#### Task
Transcribe the portion of the performance discussion text between "It's a quite" and "to focus on.", inclusive.

#### Document extract
+ + +

You could of course FFI into e.g. C for those parts, but that is usually harder to maintain than a few well optimized java classes.

2 comments

> It is quite common that you only need to optimize very small parts of a program to this level.

It's a quite common myth developers believe about performance. Hotspots do happen sometimes, but once they have been optimized you quicky end up with a flat profile and an "everything is slow" problem. And in some types of apps, the majority of code is performance critical.

It depends - even when you run into an "everything is slow" problem, it might be that it's like 1 endpoint out of 2000 that causes performance issues. In this case, you might need to focus very much on performance for that endpoint, but maybe not for other endpoints. Profilers can help you figure out what code to focus on.

If the majority of code is performance critical, the tradeoffs are of course different.

Nah, "everything is slow" is vanishingly rare in practice.
Depends on the application. In area of compilers, databases, CAD, game engines, simulation, distributed analytics, machine learning the only code that isn't on the critical path is some configuration / control plane / UI - which is minority of the code.
Certainly not in the entirety of those areas. I've worked in a couple of them and functionality was a higher priority than performance and we picked our tools accordingly.
The cases you’re talking about are the rare ones. Source: I did this professionally and now recreationally.
> You could of course FFI into e.g. C for those parts, but that is usually harder to maintain than a few well optimized java classes.

Hopefully Foreign Function & Memory API [0] makes FFI so much easier that we get to drop down to C without much fuss.

+ + +

#### Data supplied
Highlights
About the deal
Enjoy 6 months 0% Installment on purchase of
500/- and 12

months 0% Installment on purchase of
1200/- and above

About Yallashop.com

+ + +

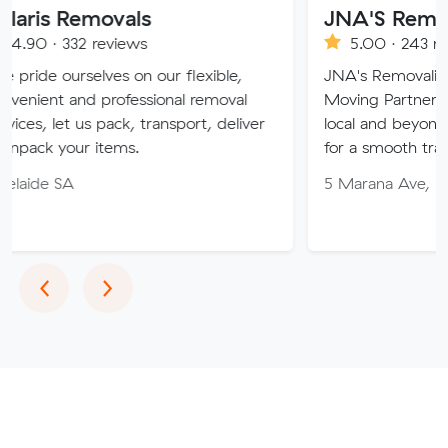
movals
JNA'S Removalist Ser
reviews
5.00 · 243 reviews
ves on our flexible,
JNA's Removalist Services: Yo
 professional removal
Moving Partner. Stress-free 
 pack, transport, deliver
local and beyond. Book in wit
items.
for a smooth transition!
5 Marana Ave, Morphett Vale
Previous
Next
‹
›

+ + +

#### Written answer
It's a quite common myth developers believe about performance. Hotspots do happen sometimes, but once they have been optimized you quicky end up with a flat profile and an "everything is slow" problem. And in some types of apps, the majority of code is performance critical.

It depends - even when you run into an "everything is slow" problem, it might be that it's like 1 endpoint out of 2000 that causes performance issues. In this case, you might need to focus very much on performance for that endpoint, but maybe not for other endpoints. Profilers can help you figure out what code to focus on.